A new AI planning method runs without LLM calls on common tasks — but not all of them
Classical search plus a three layer world model (symbolic matching, statistical lookup, and LLM fallback) can match LLM based agent planning accuracy at lower cost
Classical search plus a three layer world model (symbolic matching, statistical lookup, and LLM fallback) can match LLM based agent planning accuracy at lower cost
Today's AI "agents" usually work the same way: a large language model gets prompted, returns text, and gets prompted again. The result is software that costs real money per action and behaves differently every time it runs.

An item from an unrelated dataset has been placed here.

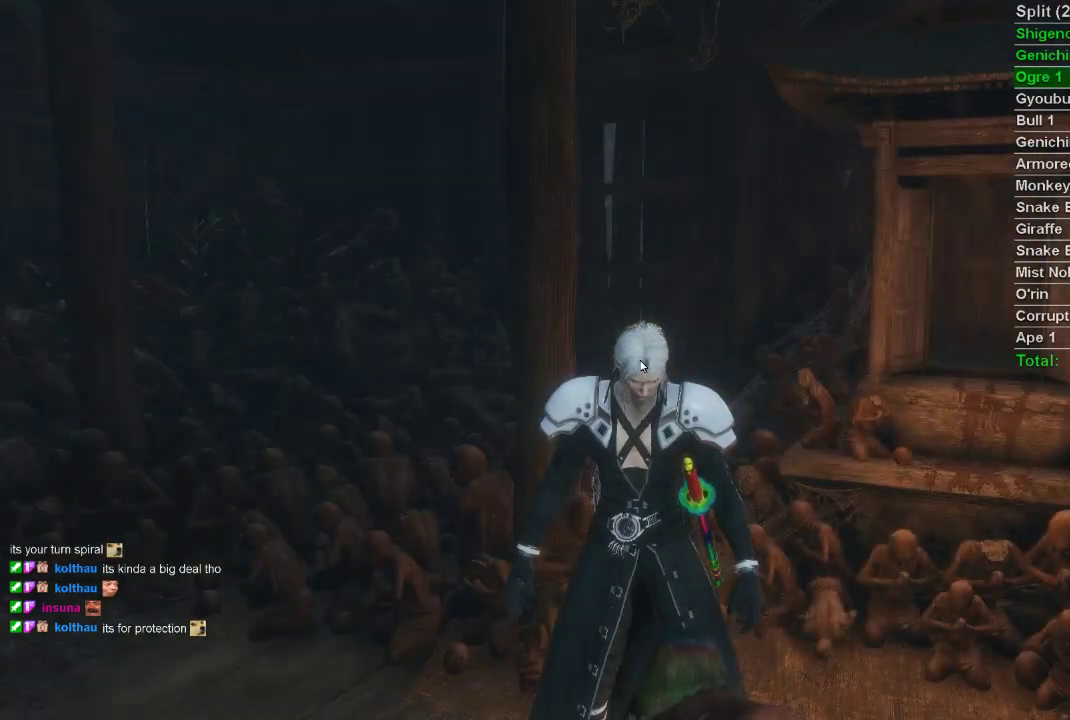
{"buttons": ["CROSS"], "left_stick": "center", "right_stick": "center", "events": [[100, "CROSS", "down"], [167, "CROSS", "up"], [250, "CROSS", "down"], [350, "CROSS", "up"], [433, "CROSS", "down"]]}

A new arXiv preprint called GATS argues that this is a design choice the field made, not a law of agent design. The paper, "Graph-Augmented Tree Search with Layered World Models for Efficient Agent Planning," swaps the per-step language-model call for classical search over a structured world model. On a self-curated 12-scenario stress test covering coding workflows, web navigation, and long-horizon tasks, GATS reports finishing every scenario, against 88.9% for the prior tree-search method LATS and 23.9% for the older ReAct baseline.
The mechanism is a three-layer world model. The first layer, L1, checks for an exact symbolic match between the agent's current state and a known action. The second layer, L2, pulls statistics from execution logs to estimate how a partly-seen action is likely to behave. The third layer, L3, is the only place a large language model appears: it predicts outcomes for actions nothing in L1 or L2 recognizes. A UCB1 tree search, a classical upper-confidence-bound algorithm, walks this model step by step, picking the branch most likely to lead to a goal.
On synthetic planning tasks with branching paths and dead-ends, GATS reports 100% success against 92% for LATS and 64% for ReAct. Across the same 12-scenario stress test, it reports 100% versus 88.9% and 23.9%. GATS requires zero LLM calls per task during planning, where LATS averages 37.
GATS plans are also deterministic. The same input produces the same plan on every run, which makes the system easier to test and debug than a stochastic LLM agent.
The evaluation is a synthetic planning suite plus a 12-scenario stress test the authors built themselves. The paper is an arXiv preprint, not a peer-reviewed publication. The "zero LLM calls" claim is conditional: GATS's L3 layer still leans on a language model to predict outcomes for actions it has not seen before. The planning loop runs without an LLM in the common case, not in principle. Authors and affiliations are not visible in the abstract excerpt, and broader third-party or production deployment evidence is not part of the source.
GATS demonstrates that for tasks where the world can be described as a graph of states and actions, classical search plus a layered model can plan deterministically and cheaply at the same accuracy as LLM-based methods. Whether the rest of the agent stack can follow the same pattern is the open question. The parts that touch real software, real browsers, and real APIs are next.